DATA LISTING Block Start

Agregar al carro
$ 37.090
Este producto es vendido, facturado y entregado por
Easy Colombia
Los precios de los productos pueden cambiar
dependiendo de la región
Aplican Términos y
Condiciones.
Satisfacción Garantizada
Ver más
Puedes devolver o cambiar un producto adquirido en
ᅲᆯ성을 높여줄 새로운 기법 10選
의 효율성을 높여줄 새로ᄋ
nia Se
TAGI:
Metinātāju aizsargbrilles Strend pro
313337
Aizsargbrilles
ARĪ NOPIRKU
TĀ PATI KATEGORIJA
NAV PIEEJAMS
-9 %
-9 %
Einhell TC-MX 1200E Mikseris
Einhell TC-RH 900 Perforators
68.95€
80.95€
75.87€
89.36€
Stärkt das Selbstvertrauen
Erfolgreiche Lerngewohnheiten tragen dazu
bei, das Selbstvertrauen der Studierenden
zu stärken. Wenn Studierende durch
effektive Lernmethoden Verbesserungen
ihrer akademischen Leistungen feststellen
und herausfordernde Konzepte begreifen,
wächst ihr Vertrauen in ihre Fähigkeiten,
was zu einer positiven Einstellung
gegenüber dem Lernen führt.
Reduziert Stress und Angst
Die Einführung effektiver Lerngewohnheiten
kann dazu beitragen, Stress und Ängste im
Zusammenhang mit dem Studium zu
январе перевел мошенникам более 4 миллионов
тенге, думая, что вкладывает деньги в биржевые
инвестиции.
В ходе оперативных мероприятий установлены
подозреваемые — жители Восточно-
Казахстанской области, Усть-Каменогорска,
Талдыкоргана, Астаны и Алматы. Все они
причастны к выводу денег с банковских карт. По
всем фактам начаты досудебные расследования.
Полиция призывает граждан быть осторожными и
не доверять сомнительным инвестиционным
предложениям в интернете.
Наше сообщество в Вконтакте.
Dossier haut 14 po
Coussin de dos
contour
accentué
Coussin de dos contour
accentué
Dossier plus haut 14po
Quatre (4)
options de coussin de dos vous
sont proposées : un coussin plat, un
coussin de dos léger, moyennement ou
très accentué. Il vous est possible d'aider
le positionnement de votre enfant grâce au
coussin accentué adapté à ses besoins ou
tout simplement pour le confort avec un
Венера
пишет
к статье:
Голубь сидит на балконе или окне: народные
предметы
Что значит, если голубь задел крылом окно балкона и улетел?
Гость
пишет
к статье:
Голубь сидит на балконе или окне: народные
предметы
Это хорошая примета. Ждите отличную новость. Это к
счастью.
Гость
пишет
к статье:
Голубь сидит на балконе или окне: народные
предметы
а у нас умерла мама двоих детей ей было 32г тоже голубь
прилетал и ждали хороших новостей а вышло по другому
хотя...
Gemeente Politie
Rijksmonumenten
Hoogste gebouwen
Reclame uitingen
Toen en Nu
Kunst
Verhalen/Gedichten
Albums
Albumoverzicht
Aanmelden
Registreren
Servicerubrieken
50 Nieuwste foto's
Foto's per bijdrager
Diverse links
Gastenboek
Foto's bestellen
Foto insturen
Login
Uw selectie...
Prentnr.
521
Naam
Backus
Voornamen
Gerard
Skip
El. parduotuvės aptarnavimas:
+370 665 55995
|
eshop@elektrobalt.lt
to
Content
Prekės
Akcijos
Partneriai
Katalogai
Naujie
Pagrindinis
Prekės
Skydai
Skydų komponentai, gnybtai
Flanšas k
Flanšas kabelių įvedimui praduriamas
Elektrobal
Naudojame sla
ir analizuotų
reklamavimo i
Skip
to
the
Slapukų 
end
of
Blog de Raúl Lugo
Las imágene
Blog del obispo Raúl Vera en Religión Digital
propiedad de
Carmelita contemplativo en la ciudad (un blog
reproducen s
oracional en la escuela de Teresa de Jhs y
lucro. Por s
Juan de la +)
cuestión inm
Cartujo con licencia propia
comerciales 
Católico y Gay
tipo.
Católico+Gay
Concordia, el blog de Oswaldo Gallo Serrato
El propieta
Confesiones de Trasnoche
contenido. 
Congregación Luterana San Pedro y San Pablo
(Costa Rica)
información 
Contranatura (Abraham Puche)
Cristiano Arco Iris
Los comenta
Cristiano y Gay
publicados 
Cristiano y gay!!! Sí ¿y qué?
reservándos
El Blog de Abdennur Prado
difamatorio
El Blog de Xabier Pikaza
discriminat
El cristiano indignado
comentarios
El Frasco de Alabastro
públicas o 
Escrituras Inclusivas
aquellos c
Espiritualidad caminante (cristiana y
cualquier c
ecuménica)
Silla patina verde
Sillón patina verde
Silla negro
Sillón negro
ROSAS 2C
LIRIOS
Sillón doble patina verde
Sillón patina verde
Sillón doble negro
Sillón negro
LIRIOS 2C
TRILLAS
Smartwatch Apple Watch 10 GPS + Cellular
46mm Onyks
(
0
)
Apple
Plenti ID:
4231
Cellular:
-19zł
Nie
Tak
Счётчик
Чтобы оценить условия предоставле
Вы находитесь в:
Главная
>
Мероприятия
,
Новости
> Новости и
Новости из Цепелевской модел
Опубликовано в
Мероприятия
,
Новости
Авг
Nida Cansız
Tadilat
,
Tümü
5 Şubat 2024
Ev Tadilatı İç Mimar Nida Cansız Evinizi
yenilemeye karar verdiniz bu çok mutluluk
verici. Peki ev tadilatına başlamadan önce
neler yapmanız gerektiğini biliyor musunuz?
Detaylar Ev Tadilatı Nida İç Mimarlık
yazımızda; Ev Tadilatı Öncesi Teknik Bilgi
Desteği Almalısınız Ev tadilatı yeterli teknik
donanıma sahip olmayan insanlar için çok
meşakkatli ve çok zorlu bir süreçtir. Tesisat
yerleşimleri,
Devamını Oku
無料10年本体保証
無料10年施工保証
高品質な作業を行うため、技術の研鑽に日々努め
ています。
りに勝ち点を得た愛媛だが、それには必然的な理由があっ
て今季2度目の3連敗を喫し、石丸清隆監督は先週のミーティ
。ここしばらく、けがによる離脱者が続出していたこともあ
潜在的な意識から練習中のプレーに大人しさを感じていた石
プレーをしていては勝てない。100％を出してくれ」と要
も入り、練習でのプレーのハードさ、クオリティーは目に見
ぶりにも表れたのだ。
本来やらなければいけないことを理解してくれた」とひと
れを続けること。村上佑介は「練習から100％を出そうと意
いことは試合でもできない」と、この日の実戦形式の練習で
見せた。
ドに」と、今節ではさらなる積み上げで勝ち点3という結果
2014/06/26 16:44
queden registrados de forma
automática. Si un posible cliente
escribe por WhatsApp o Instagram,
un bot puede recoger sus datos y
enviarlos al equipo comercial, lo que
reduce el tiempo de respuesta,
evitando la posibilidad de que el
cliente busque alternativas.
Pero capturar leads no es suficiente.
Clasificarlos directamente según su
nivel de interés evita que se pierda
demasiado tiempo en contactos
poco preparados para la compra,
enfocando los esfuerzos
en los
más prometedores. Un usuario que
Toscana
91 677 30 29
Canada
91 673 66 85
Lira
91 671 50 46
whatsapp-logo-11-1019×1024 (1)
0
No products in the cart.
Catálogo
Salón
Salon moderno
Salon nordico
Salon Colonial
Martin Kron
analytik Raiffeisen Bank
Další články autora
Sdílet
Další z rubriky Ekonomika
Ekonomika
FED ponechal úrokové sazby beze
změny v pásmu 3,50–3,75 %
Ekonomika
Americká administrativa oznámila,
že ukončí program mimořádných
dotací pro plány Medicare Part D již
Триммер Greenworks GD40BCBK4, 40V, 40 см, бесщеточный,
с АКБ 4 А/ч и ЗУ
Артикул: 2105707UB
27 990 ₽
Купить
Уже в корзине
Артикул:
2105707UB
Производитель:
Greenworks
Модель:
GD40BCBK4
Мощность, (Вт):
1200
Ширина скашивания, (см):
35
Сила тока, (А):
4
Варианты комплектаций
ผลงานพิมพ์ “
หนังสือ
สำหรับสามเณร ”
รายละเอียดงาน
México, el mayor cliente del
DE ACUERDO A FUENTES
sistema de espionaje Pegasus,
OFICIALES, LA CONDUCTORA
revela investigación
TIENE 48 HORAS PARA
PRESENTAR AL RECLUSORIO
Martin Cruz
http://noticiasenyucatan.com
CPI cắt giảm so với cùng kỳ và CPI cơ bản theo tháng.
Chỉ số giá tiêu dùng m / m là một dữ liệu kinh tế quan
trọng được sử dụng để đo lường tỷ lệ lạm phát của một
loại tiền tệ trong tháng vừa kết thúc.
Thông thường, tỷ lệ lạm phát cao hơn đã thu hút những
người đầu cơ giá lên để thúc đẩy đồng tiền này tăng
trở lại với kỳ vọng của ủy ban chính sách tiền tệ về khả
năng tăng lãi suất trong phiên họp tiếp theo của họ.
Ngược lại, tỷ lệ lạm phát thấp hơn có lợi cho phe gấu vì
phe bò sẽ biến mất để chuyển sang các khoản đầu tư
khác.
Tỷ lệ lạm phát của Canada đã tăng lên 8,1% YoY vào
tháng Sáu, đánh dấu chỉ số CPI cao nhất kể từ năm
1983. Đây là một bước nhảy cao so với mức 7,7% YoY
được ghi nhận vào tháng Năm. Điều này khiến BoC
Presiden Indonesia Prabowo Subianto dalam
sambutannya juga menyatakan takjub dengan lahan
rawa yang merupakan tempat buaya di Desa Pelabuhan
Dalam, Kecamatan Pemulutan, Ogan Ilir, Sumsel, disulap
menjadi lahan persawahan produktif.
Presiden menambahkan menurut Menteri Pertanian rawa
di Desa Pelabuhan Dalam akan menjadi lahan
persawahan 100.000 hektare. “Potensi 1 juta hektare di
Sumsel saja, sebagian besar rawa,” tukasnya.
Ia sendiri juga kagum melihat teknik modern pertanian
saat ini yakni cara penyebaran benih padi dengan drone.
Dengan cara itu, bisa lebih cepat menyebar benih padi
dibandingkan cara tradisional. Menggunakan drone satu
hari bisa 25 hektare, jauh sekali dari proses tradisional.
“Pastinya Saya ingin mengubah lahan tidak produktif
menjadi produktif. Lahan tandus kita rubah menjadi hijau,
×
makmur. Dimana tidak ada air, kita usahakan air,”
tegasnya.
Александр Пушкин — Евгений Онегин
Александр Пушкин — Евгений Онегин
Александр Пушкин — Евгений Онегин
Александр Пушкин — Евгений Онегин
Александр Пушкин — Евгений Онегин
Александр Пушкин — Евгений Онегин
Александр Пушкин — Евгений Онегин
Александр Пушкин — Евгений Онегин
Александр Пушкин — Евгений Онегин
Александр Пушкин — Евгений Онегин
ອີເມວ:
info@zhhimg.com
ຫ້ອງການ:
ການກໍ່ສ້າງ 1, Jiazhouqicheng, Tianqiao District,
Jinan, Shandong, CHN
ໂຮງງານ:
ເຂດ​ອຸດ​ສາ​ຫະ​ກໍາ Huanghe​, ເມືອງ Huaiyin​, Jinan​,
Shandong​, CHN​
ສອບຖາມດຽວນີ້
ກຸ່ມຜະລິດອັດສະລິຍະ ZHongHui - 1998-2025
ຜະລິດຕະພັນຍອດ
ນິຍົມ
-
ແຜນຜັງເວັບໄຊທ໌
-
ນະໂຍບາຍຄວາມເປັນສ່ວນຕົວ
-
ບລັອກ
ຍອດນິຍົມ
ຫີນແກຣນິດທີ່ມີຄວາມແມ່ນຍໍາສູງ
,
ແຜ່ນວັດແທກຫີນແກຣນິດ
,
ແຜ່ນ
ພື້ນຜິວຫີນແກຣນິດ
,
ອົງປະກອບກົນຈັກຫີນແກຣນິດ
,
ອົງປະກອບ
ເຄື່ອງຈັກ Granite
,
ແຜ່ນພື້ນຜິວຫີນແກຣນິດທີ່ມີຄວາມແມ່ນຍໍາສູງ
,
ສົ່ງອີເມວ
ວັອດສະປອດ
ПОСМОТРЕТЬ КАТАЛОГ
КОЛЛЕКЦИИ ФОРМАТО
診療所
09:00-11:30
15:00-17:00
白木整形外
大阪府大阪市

DATA LISTING Block End

● INSTRUCTIONS FOR THE TASK: Copy each line of the listing in which the word "ຄວາມແມ" can be found.

● OUTPUT FOR THIS EXERCISE:
ຫີນແກຣນິດທີ່ມີຄວາມແມ່ນຍໍາສູງ
ແຜ່ນພື້ນຜິວຫີນແກຣນິດທີ່ມີຄວາມແມ່ນຍໍາສູງ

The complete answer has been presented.